As Dapper.CQRS involves some boilerplate files to be created, it could become handy just to predefine a template for some of them. Here are information and references to prepared template files for you to use when developing with this package

General information on templates

Visual Studio stores default C# new item templates in this directory (in case you want to modify those):

C:\Program Files (x86)\Microsoft Visual Studio\2019\<Flavor>\Common7\IDE\ItemTemplates\CSharp\Code\1033

Custom user templates are to be prepared in specific way as a ZIP file and placed in this path:

%USERPROFILE%\Documents\Visual Studio 2019\Templates\ItemTemplates

Provided templates

Code repository contain few predefined ZIP templates, which you can download and put in custom user template folder (see above). Suggestion is to add these ZIP files into new subfolder, so they are not shuffled into existing item templates:

Template copy location

After you do this way - [Visual Studio restart required] they should appear as available choice for "Add new item...".

Visual Studio New Item

Location of templates - REPO

IQuery templates

There are three IQuery implementation templates provided:

Single record query

To be used when you are interested into getting one particular record from database (like record by ID).
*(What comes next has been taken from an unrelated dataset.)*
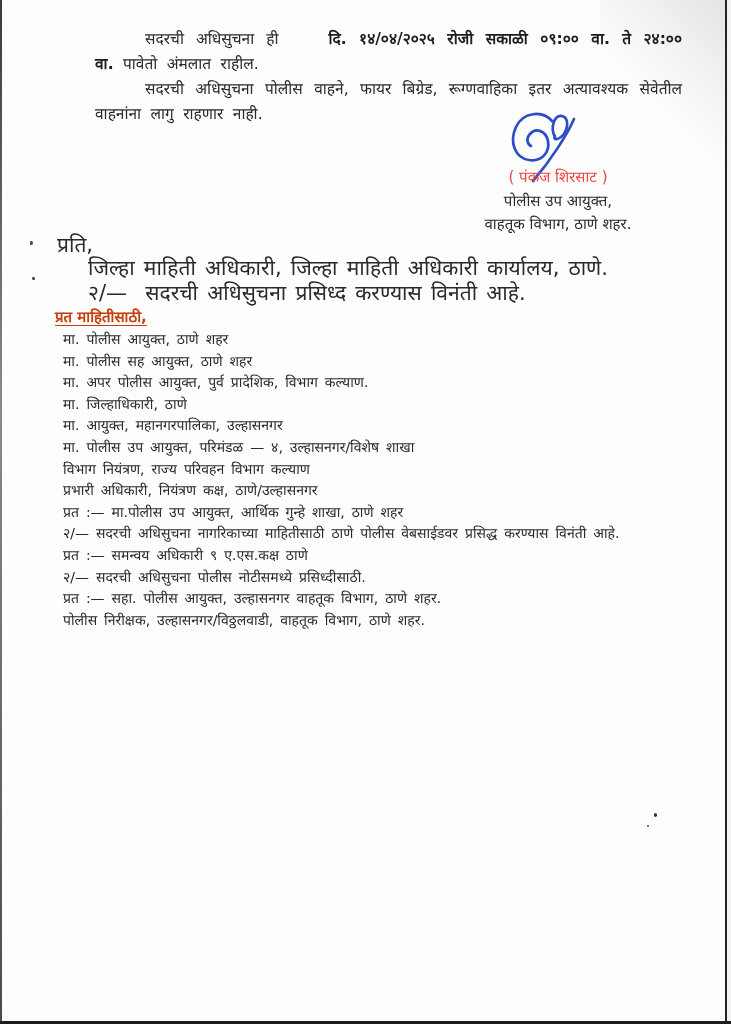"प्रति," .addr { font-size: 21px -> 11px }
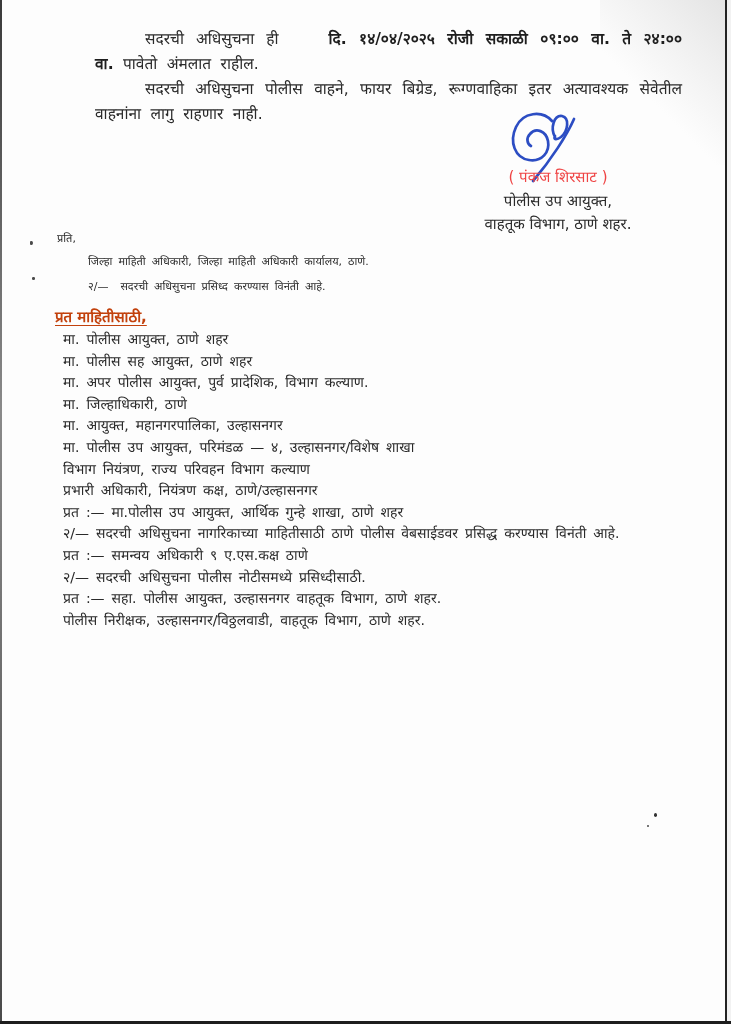"मा. पोलीस आयुक्त, ठाणे शहर" .cc-list { font-size: 14px -> 11px; left: 63px -> 55px }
After creating file from template - change DbPoco object to actual object with necessary project/namespace references.

Multiple record query

To be used when you are interested into getting multiple records (list of records) from database, based on some filtering through passing filter parameter(s) to class. After creating file from template - change DbPoco object to actual object with necessary project/namespace references.

Add record query

To be used when you are interested into getting all records from concrete database table or view. This class does not expect any parameters, so constructor is omitted. After creating file from template - change DbPoco object to actual object with necessary project/namespace references.

ICommand templates

There are three templates to create boilerplate classes for each of data modification operations:

  • INSERT
  • UPDATE
  • DELETE

POCO class

Template to create database POCO class with Debug Information features added.

XUnit templates

Few templates to create:

  • DatabaseTestsBase class

A class in your test project, which serves as a base class for integration/assembly tests to inherit from. Also adds another class of defining collection attribute for xUnit test collection feature. This template needs to be used only once, as only one base class should exist in test project.

  • Query/Command Syntax tests

A two test classes in one file, testing SQL statements syntax in your project. There should be one such class in your test project.

  • Data tests

A test class with two tests - contract/table matching test and simple write/read/compare test. This template can be used multiple times for each of your database/Contract object pairs.

Modifying templates

In case your project needs something specific or you want to add some things in template to be available right away - you can modify these templates locally.

For this just open ZIP file and modify contents of *.CS file there. Then put modified file back to ZIP, restart VS and you will get your modified version.

Code generation

TBD - I am still exploring possibility to generate C# code from database structures.